How to play Sic Bo
Sic Bo is a dice game for 2-8 players. A round usually takes 10-30 minutes, and the recommended age is 18+.
Rules for Sic Bo: Bet on small, big, single numbers or triples, then let the banker reveal three dice from under the cup.
Setup
Sic Bo is a Chinese casino game played with three dice, a cup to shake them under and chips or points to bet with. Two to eight players is a good number at home. One player acts as banker, and the role should rotate.
The game is traditionally played for money, but chips work at least as well around the kitchen table. You also need a layout to bet on: draw a simple one on a sheet of paper with the fields small and big, the numbers 1 to 6, and a few totals and triples if you like (see the bets below).
How to play
Every round follows the same pattern:
- The players place chips on the fields they want to bet on. You are free to bet on several fields in the same round.
- The banker shakes the three dice under the cup and lifts it, so everyone can see the result.
- The bets are settled: losing bets go to the bank, and winning bets are paid out according to the table in the next section.
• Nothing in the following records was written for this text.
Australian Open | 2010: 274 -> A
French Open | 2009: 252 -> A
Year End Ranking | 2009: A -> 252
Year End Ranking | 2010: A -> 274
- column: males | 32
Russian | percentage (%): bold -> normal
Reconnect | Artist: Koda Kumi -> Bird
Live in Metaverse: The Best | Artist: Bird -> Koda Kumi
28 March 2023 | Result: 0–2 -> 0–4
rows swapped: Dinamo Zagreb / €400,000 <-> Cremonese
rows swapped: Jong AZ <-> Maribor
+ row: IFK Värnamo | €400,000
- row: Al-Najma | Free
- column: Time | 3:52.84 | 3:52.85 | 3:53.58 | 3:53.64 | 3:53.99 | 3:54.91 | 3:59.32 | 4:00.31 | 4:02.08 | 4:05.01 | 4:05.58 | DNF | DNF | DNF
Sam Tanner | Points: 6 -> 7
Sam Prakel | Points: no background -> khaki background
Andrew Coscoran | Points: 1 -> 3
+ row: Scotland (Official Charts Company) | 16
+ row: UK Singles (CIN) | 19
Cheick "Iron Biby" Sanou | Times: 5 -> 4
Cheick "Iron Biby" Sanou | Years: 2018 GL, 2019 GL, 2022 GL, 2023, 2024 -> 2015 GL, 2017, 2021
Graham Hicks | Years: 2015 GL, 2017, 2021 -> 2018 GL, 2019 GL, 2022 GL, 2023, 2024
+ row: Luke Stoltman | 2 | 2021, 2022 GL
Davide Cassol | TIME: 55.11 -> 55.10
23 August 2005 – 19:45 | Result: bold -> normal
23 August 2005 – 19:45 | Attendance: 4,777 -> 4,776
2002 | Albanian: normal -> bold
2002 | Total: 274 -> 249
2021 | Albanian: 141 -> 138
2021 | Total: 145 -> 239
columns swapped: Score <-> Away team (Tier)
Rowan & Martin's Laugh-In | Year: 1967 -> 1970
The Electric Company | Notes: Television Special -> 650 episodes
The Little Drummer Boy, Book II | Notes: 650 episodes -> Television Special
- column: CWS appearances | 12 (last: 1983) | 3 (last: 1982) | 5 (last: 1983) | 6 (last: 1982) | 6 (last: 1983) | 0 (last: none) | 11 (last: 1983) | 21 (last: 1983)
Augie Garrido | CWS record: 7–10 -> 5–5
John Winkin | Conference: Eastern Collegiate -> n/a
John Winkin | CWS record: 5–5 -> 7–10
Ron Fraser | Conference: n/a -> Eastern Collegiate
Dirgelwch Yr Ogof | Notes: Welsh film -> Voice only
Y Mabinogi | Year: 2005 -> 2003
Then a new round begins. Keep the dice hidden until all bets have been placed.

The bets
These are the most common fields, with the payout on top of your stake:
- Small: the total is 4 to 10. Pays even money, but loses if all three dice match.
- Big: the total is 11 to 17. Same payout and the same exception for triples.
- Single number: pick a number from 1 to 6. If one die shows your number you win even money. Two dice pay double, three pay triple.
- Total: bet on an exact sum from 4 to 17. The rarer the total, the more it pays: 4 and 17 pay around 60 times the stake, while 10 and 11 pay around 6 times.
- Double: at least two dice show a chosen number. Pays around 10 times the stake.
- Specific triple: all three dice show a chosen number. Often pays 180 times the stake.
- Any triple: three of a kind, whatever the number. Pays around 30 times the stake.
Payouts vary a little from casino to casino. At home, pick one table and stick to it.
Winning
The bank has the edge in Sic Bo, so swap bankers at regular intervals, for example after every round or every fifth round. Agree in advance how long you play. Whoever has the most chips at the end wins.
Variants
The name Sic Bo roughly means precious dice in Cantonese. In Macau, where the game is a fixture, it often goes by dai siu, meaning big-small, after the two most popular bets. The English relative Grand Hazard is built on the same idea of three dice and a betting layout.
Chuck-a-Luck is in effect a simplified Sic Bo where you only bet on single numbers. If you prefer two dice and a shooter at the centre of things, Craps is the natural alternative.
Which Sic Bo bet gives the best odds?
Small and big give the most even chances and are the fields casinos earn the least on. Single numbers and the middle totals also hold up reasonably well, while triples hit rarely and are mostly there for the thrill. At home it evens out anyway, as long as the banker role keeps rotating.
Can you play Sic Bo without casino equipment?
Yes. Three dice, a cup and a hand-drawn layout on a sheet of paper is all it takes. Write small and big at the top, the numbers 1 to 6 at the bottom, and add totals and triples if you want more options. Chips can be replaced with matchsticks or points on a pad.